Peter and Earl had been friends for many years. They lived 3000 miles apart and, because it was the 1970s, they communicated via letters and audio tapes. In 1978, Earl sent Peter the manuscript of his latest book on teacher development. Peter was shocked by some of his friend’s radical ideas on death and he questioned their relevance in a book about language teaching: Becker is rather like dialectical materialism and Marxism. Marxism is a very persuasive doctrine when confined to politics and economics. Becker’s ideas in The Denial of Death cannot be tested.
Peter believed that Power, not Death, was the strongest force on earth and he suggested that Earl reference Adler instead. Arthur Adler’s book Understanding Life proposes that man’s guiding principle is his desire for superiority and domination. I am very interested in power (philosophically I mean!). Having seen its effects in China and Bulgaria I cannot believe that its fascination, its rewards, its irreplaceability, needs any explanation or support from death or death denial. Power in one form or another brings everything – except immortality. And the way the rich and powerful throughout history have sought to slacken ‘time’s swift foot’ can be easily explained, I should have thought, by the natural desire to continue to enjoy the sweets of power as long as possible.
Earl responded: Showing my readers the power relationships (Adler) would take them deeper than most such books go.
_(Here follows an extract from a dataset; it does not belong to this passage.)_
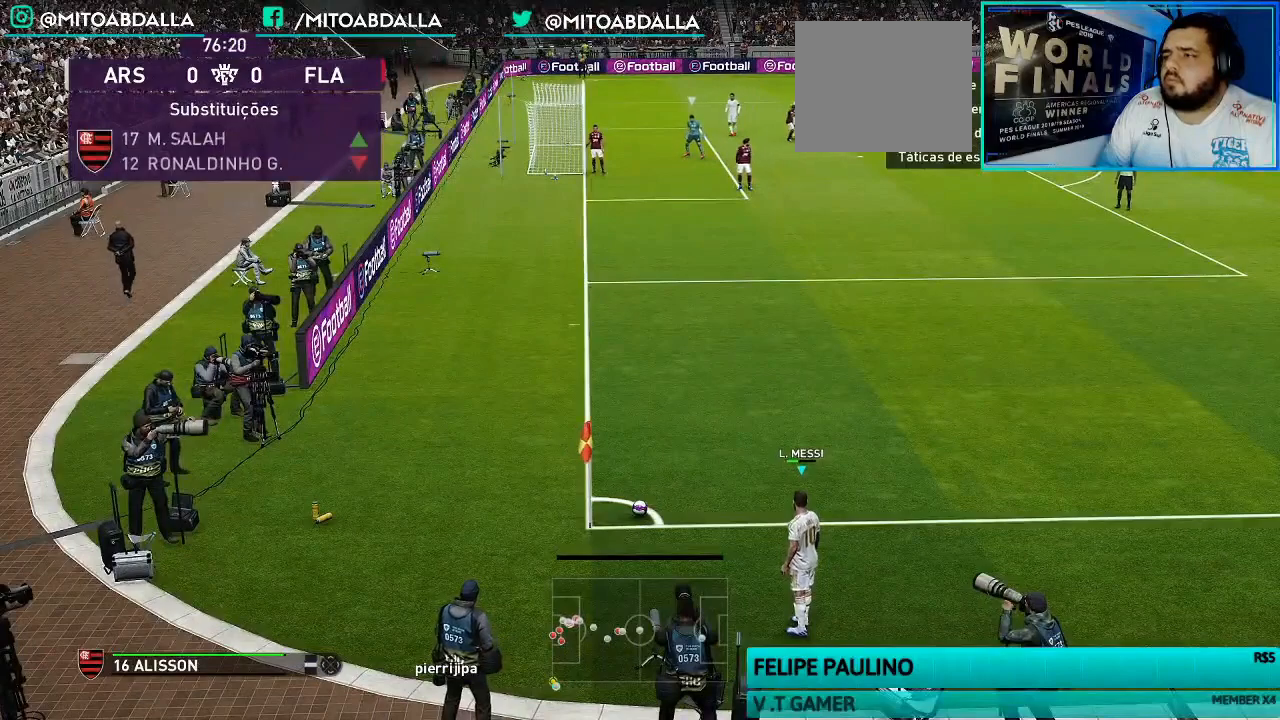
{"dt_ms": 500, "buttons": [], "left_stick": "center", "right_stick": "center", "events": [[433, "CIRCLE", "down"], [467, "CIRCLE", "up"]]}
But Becker shows why the power games are so ‘deadly urgent’. As for the acceptability of Becker – the first 2 chapters of ‘A Way and Ways’, were presented as is to 100+ teachers in Honolulu. Most of them were in their 20s and 30s. The Becker element was welcomed, rather than being ignored or rejected. It was as though the audience was grateful that someone was willing to look at these ideas with them. Becker was only trying to describe how people do react to the knowledge, and was not urging people to deny it. I think that when you read the whole book you will find many more references to ‘life’ than to ‘death’
Peter wrote back: Becker claims the denial of death is ‘the unifying principle behind all that people do’ – not economic determinism or sex. Death interests me. However right you and Becker are or are not, I think that both health and wisdom demand ‘death acceptance’ after a certain age. The western pursuit of youth and dread of age is, I feel, amongst the most serious neuroses of our culture. The Buddhists do better. At 60 years of age, I should be taking my saffron robe and my begging bowl in order to start preparing for death.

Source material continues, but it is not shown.